» **EXERCISE GOAL**
Print out every line of the material exactly. Include no pictures.

» **SOURCE MATERIAL**
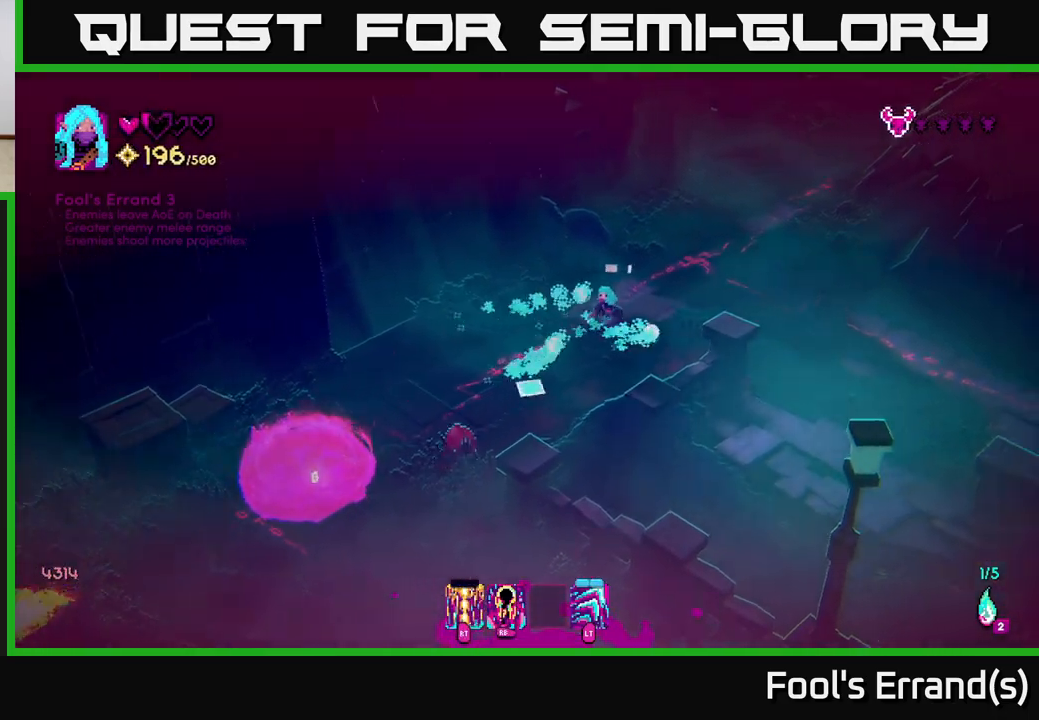
{"buttons": [], "left_stick": "center", "right_stick": "down-left", "events": [[100, "R1", "down"], [183, "left_stick", "right"], [233, "R1", "up"], [350, "R1", "down"], [400, "left_stick", "center"], [467, "R1", "up"]]}
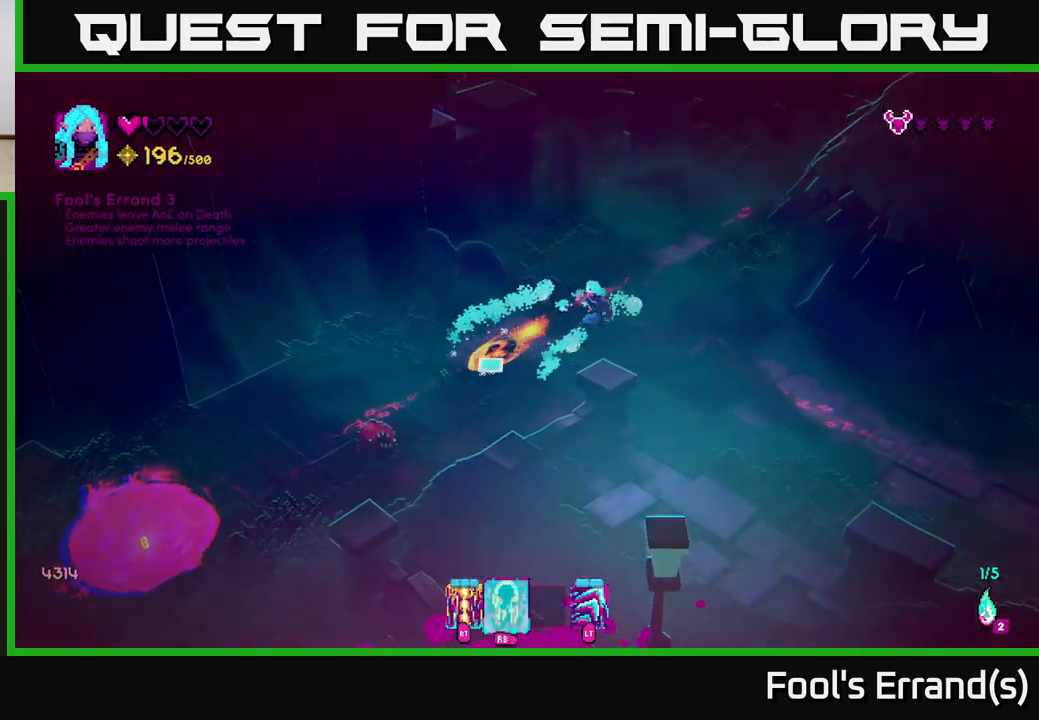
{"buttons": [], "left_stick": "left", "right_stick": "down-left", "events": [[167, "left_stick", "right"], [317, "left_stick", "center"], [467, "left_stick", "left"]]}
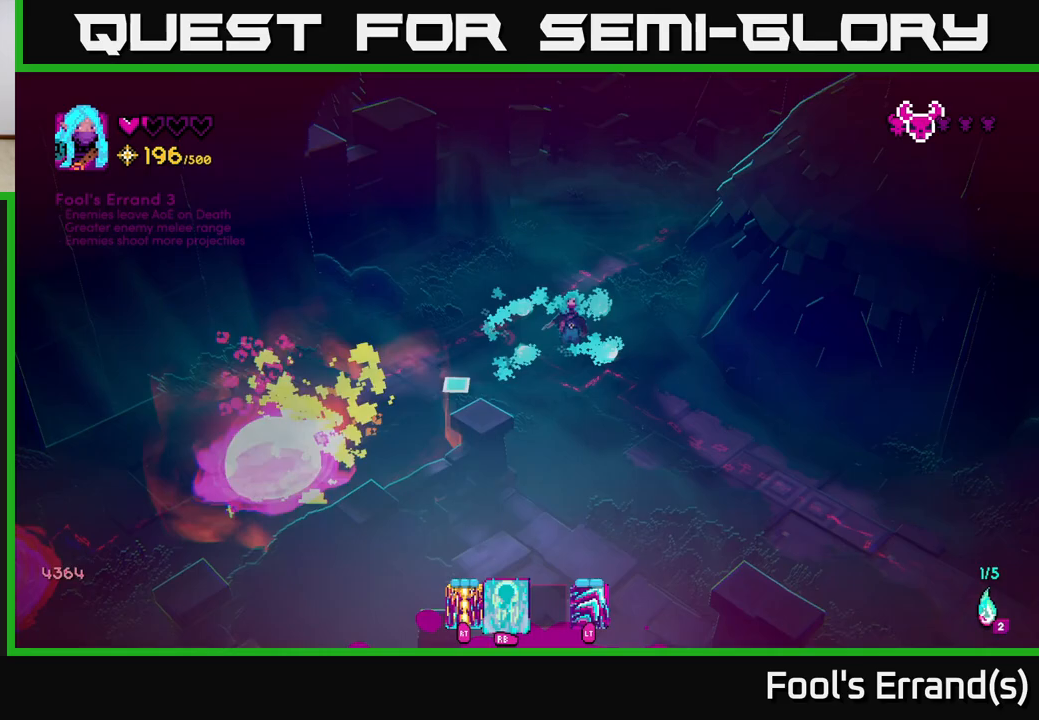
{"buttons": [], "left_stick": "left", "right_stick": "down-left", "events": []}
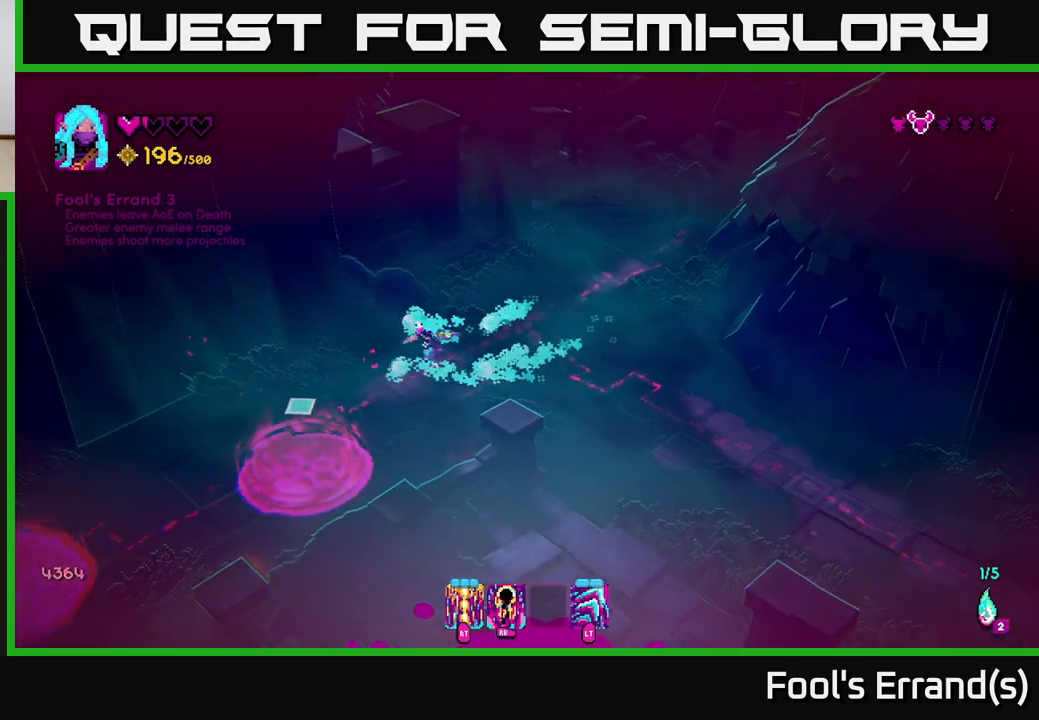
{"buttons": [], "left_stick": "down-left", "right_stick": "down-left", "events": [[300, "left_stick", "down-left"]]}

» **ANSWER BOX**
{"buttons": [], "left_stick": "center", "right_stick": "down-left", "events": [[100, "R1", "down"], [183, "left_stick", "right"], [233, "R1", "up"], [350, "R1", "down"], [400, "left_stick", "center"], [467, "R1", "up"]]}
{"buttons": [], "left_stick": "left", "right_stick": "down-left", "events": [[167, "left_stick", "right"], [317, "left_stick", "center"], [467, "left_stick", "left"]]}
{"buttons": [], "left_stick": "left", "right_stick": "down-left", "events": []}
{"buttons": [], "left_stick": "down-left", "right_stick": "down-left", "events": [[300, "left_stick", "down-left"]]}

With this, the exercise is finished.